Tuesday, March 15, 2011
Street of Crocodiles (1987)
Street of Crocodiles is a 21-minute-long stop-motion animation short subject directed and produced by the Brothers Quay and released in 1986.
The Street of Crocodiles was originally a short novel written by Bruno Schulz, from a story collection published under that title in English translation. Rather than literally representing the childhood memoirs of Schulz, the animators used the story's mood and psychological undertones as inspiration for their own creation.
A man closes up a lecture hall; he reaches into a box and snips the string holding a gaunt puppet. Released, the puppet warily explores the darkened rooms about him.
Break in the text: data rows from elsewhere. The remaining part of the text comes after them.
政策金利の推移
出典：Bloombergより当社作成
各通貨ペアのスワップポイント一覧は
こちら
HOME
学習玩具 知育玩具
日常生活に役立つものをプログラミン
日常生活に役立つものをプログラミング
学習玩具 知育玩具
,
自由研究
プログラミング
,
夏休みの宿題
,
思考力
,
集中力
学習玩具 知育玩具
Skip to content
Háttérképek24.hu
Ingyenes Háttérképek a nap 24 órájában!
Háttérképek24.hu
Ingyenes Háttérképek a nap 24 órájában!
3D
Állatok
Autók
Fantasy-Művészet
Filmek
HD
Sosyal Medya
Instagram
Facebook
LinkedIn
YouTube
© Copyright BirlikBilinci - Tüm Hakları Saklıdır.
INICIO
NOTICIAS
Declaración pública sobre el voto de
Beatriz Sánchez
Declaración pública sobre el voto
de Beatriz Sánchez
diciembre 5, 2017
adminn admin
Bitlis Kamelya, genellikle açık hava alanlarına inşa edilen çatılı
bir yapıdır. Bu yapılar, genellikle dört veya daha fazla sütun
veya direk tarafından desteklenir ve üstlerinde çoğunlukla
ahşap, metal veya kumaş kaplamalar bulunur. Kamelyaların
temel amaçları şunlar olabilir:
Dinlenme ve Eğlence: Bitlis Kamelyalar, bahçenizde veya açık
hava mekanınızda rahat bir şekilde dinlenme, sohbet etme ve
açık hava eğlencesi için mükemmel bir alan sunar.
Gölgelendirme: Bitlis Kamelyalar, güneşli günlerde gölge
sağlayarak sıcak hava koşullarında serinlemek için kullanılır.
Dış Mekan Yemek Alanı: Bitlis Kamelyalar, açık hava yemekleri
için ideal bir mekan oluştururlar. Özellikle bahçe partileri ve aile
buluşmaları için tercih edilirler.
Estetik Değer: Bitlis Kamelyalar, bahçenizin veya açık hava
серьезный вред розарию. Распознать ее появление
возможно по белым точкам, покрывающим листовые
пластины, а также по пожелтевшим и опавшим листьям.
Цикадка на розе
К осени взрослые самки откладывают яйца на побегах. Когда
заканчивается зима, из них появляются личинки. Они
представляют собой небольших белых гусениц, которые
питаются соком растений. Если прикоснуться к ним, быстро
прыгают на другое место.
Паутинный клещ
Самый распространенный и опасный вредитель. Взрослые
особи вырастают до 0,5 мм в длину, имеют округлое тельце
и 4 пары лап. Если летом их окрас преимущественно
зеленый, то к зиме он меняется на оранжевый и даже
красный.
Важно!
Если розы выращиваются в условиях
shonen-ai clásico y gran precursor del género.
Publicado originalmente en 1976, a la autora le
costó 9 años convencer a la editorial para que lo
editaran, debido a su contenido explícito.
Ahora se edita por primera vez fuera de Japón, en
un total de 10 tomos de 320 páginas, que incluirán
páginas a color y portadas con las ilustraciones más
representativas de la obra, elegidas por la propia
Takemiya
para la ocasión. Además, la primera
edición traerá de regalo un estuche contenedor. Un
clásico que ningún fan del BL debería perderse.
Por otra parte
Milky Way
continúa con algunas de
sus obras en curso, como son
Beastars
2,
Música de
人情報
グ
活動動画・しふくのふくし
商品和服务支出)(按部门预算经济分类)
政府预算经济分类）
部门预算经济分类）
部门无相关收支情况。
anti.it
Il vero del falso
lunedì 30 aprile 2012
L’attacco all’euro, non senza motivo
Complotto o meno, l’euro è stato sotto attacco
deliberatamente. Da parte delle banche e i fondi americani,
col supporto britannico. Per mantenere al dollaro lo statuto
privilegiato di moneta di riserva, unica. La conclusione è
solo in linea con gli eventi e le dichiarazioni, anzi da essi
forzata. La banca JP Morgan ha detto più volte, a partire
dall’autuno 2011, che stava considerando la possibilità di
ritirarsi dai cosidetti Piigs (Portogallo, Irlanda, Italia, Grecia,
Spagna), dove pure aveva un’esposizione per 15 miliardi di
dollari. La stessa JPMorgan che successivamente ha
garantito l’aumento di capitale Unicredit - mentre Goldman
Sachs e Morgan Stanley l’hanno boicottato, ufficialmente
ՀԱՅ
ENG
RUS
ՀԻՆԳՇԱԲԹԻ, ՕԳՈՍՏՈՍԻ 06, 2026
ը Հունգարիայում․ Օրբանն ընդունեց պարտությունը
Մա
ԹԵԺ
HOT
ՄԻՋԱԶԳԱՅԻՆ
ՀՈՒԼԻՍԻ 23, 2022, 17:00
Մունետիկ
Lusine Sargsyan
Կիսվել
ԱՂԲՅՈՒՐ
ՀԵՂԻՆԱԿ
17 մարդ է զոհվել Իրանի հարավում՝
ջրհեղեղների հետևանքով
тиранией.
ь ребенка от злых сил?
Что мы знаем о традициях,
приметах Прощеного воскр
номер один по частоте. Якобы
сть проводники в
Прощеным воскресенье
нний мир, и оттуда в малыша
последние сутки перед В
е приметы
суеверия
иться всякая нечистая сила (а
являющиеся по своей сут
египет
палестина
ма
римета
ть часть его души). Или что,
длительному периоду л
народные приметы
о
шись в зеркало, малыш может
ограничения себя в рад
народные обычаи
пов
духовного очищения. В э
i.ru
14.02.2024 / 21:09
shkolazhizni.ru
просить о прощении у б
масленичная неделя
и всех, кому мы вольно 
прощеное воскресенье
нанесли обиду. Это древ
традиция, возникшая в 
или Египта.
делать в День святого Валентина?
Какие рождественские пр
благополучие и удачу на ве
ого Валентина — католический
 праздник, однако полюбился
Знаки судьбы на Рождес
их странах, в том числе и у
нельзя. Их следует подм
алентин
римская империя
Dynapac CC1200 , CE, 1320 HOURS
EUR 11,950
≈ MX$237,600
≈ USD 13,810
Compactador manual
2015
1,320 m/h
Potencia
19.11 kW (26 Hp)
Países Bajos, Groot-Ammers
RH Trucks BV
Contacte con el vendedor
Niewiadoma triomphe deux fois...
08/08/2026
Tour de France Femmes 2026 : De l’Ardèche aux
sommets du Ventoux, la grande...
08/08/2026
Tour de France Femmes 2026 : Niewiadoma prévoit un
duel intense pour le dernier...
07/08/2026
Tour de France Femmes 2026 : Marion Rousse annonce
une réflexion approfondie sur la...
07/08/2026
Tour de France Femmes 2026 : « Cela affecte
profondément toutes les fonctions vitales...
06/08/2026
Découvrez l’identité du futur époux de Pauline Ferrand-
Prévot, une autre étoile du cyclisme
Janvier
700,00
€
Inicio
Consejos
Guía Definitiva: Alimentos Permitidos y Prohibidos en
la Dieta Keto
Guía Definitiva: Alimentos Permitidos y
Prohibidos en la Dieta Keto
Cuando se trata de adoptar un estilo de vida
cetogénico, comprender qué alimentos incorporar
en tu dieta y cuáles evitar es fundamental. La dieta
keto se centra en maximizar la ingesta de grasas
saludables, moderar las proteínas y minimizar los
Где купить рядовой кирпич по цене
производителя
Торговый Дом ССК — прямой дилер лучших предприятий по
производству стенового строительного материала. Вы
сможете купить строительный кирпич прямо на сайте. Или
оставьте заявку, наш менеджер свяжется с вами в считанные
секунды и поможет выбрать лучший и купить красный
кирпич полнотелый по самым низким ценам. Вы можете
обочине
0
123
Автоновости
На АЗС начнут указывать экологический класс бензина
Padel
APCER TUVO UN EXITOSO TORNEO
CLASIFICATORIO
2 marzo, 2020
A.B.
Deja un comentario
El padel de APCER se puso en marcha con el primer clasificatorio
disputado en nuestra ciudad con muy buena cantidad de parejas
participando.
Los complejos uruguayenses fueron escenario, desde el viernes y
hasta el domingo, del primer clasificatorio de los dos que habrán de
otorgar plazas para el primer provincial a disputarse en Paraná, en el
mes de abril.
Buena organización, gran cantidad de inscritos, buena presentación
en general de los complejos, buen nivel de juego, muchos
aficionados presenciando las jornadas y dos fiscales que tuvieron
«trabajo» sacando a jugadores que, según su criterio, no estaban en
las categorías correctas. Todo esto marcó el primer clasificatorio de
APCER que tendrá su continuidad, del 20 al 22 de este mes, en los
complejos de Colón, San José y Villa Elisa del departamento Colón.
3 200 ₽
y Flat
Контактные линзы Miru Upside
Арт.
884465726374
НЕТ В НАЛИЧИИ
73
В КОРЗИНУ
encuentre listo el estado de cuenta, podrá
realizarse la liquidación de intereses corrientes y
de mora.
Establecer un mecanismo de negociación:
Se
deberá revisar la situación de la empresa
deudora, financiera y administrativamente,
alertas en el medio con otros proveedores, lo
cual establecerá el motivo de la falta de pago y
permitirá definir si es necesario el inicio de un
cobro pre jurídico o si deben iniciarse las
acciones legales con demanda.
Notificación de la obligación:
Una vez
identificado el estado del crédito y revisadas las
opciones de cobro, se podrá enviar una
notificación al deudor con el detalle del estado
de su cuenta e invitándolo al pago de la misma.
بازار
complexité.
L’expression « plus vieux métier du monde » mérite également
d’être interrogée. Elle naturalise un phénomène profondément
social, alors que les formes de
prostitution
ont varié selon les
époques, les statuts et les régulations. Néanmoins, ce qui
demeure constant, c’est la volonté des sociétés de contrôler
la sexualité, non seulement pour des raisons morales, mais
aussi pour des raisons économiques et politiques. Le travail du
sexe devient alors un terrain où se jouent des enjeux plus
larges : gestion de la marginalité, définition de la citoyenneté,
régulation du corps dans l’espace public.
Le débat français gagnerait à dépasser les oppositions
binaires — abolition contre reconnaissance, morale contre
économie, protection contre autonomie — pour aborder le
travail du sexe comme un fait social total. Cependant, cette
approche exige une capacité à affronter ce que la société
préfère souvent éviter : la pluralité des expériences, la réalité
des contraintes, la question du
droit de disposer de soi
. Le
The desolate ambiance and haunting musical score convey a sense of isolation and futility, forcing the viewer into immediate identification with the mute protagonist as he explores a realm of mechanical realities and manufactured pleasures. As the protagonist tries to conform, or is forced into assimilation, the film slowly reveals how unfulfilling the surroundings actually are. Life and vitality are gradually stripped away to reveal the passionless cycle of existence.
Although heavily metaphorical, the piece also exemplifies the experimental and curious nature of the Quays' work. Rather than examining the potential symbolism of such props as screws, dust, string, and wind-up monkeys, many shots seem to focus on the movements and inherent characteristics of the materials. Like most of their films, the Brothers Quay employ a more musically-grounded structure in place of a straight-forward literal narrative in Street of Crocodiles.